--- PROMPT A ---
Convert the listing below into a JSON list of strings, one string per line and no blank lines, starting with the first line of the listing and going on through the line with "1: (243, 222)". Leave the pictures out of the answer.

--- TEXT SHOWN ---

=== Begin Enclosure ===

Library of Birmingham

LoB Official Photograph – Copyright Christian Richters

The Library of Birmingham deserves to have its reputation burnished wherever possible.  Whilst the building is just two years old, it houses a venerable institution whose wonderful collections have been developed and enhanced by archivists, librarians, donors and contributors for 150 years.

MLA Award-2

BCC Additional, Accession 2015/132

Collectively, these collections have been described as the Library’s ‘unique selling point’.[i]   In 2005 this value was officially recognised when the Museums, Libraries and Archives Council [MLA] designated them as a single Outstanding Collection.  The MLA award applied to the Archives, The Birmingham Collection, the Early and Fine Printing Collections, Literature Collections, Music Collections and the Photography Collections.  It did not single out any specific collection, recognising their mutually supportive nature.  For example, the Boulton & Watt Collection contains a rare variant of the iconic photograph of Isambard Kingdom Brunel (James Watt & Co. of Soho, Handsworth, manufactured the screw engines for this ship. They were horizontal & double-acting of 1800 nominal horse-power and 4886 horse-power indicated, and weighed 500 tons).  It seems appropriate that such engineering giants should be linked in this way.  However, the full significance is that Brunel’s image is by the pioneering photographer Robert Howlett and it can be studied alongside the Library’s extensive collections of Victorian photography.

=== End Enclosure ===

--- GIVEN ENTRIES ---
=== Begin Enclosure ===

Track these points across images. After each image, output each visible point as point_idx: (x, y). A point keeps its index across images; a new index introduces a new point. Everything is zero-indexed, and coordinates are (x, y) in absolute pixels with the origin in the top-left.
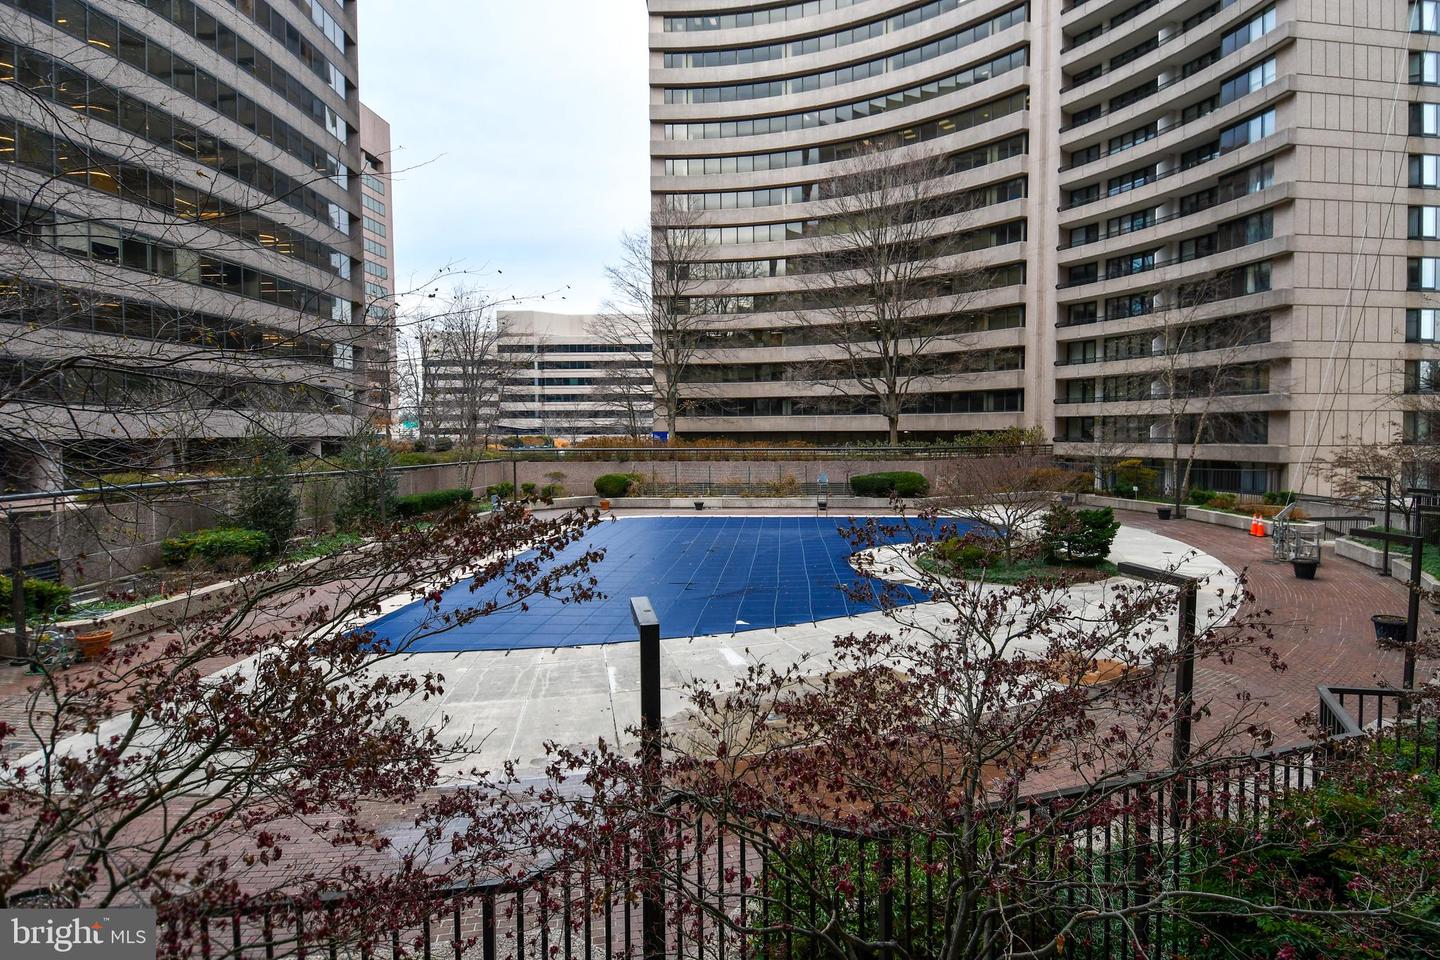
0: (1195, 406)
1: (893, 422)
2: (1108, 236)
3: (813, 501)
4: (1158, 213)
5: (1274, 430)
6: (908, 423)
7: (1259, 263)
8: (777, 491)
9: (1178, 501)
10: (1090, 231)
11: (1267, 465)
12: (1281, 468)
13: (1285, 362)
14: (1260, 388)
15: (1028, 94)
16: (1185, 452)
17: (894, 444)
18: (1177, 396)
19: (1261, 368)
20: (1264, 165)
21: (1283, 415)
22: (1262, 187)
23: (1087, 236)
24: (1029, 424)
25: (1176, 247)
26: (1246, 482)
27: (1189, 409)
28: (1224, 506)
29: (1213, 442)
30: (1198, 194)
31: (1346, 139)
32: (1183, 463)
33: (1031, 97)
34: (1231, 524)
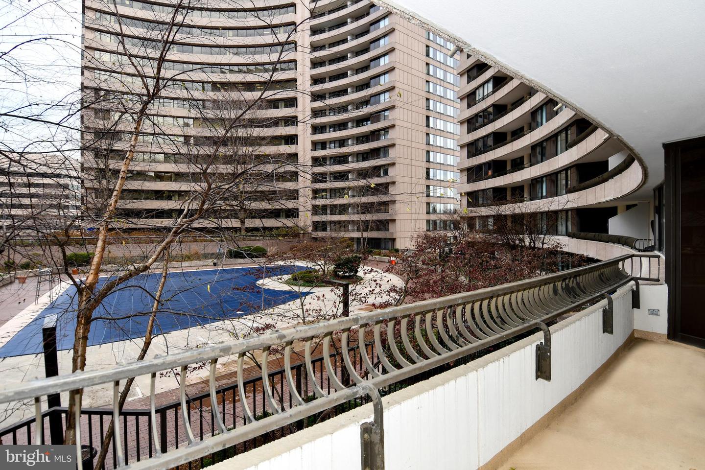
0: (368, 217)
1: (243, 222)
2: (330, 148)
3: (210, 262)
4: (350, 142)
5: (391, 226)
6: (250, 223)
7: (384, 165)
8: (189, 258)
9: (364, 254)
10: (323, 145)
11: (389, 239)
12: (394, 240)
13: (394, 202)
14: (386, 211)
15: (296, 82)
16: (365, 235)
17: (243, 232)
18: (363, 213)
19: (386, 204)
20: (386, 130)
21: (394, 221)
22: (385, 138)
23: (322, 147)
24: (301, 224)
25: (356, 156)
26: (383, 246)
27: (367, 219)
28: (379, 254)
29: (375, 231)
30: (363, 137)
31: (409, 125)
32: (364, 239)
33: (298, 83)
34: (383, 260)
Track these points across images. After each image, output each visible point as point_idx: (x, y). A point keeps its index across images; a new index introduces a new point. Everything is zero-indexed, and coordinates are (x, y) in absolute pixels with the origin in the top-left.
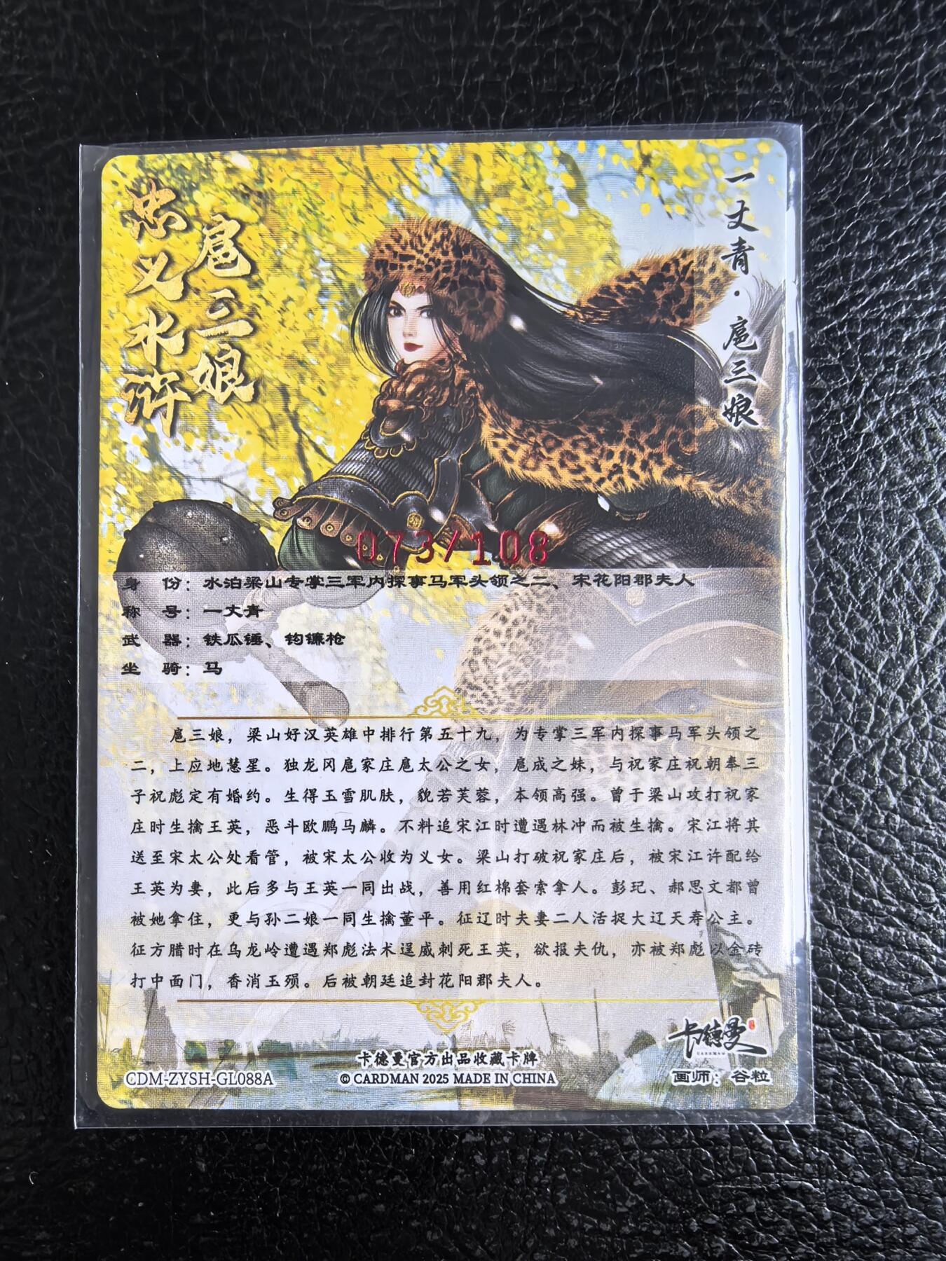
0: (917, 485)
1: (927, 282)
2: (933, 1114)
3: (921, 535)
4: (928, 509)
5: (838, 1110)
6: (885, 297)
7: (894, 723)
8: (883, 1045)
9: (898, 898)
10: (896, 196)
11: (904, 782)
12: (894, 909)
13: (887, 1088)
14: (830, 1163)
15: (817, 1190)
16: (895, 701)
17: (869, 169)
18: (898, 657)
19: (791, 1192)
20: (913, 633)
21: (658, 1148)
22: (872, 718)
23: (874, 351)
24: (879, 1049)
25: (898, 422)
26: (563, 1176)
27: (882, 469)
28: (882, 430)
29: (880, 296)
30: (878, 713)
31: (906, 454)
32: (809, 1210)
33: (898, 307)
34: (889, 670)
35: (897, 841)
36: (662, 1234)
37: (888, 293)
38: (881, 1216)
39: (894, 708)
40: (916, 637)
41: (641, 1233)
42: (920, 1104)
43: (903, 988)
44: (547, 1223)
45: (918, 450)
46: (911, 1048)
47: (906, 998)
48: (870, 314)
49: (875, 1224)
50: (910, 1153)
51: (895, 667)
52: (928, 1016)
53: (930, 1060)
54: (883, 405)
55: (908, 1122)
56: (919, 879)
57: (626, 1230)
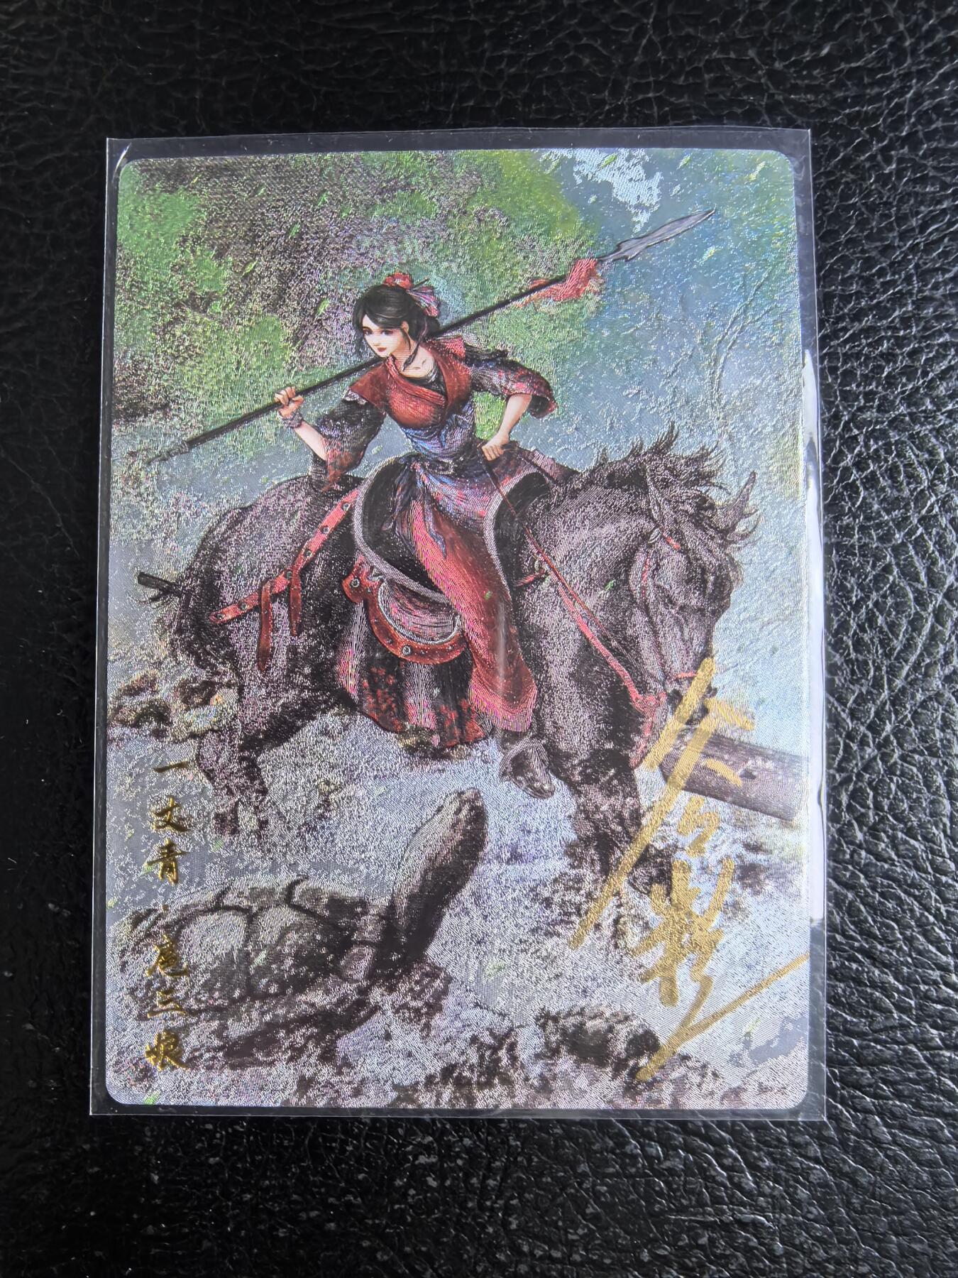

=== End Enclosure ===

--- PROMPT B ---
From the text about the Library of Birmingham, copy the passage starting with "The Library of" and going on through "for 150 years.".

--- TASK SOLUTION A ---
[
  "Track these points across images. After each image, output each visible point as point_idx: (x, y). A point keeps its index across images; a new index introduces a new point. Everything is zero-indexed, and coordinates are (x, y) in absolute pixels with the origin in the top-left.",
  "0: (1195, 406)",
  "1: (893, 422)",
  "2: (1108, 236)",
  "3: (813, 501)",
  "4: (1158, 213)",
  "5: (1274, 430)",
  "6: (908, 423)",
  "7: (1259, 263)",
  "8: (777, 491)",
  "9: (1178, 501)",
  "10: (1090, 231)",
  "11: (1267, 465)",
  "12: (1281, 468)",
  "13: (1285, 362)",
  "14: (1260, 388)",
  "15: (1028, 94)",
  "16: (1185, 452)",
  "17: (894, 444)",
  "18: (1177, 396)",
  "19: (1261, 368)",
  "20: (1264, 165)",
  "21: (1283, 415)",
  "22: (1262, 187)",
  "23: (1087, 236)",
  "24: (1029, 424)",
  "25: (1176, 247)",
  "26: (1246, 482)",
  "27: (1189, 409)",
  "28: (1224, 506)",
  "29: (1213, 442)",
  "30: (1198, 194)",
  "31: (1346, 139)",
  "32: (1183, 463)",
  "33: (1031, 97)",
  "34: (1231, 524)",
  "0: (368, 217)",
  "1: (243, 222)"
]

--- TASK SOLUTION B ---
The Library of Birmingham deserves to have its reputation burnished wherever possible.  Whilst the building is just two years old, it houses a venerable institution whose wonderful collections have been developed and enhanced by archivists, librarians, donors and contributors for 150 years.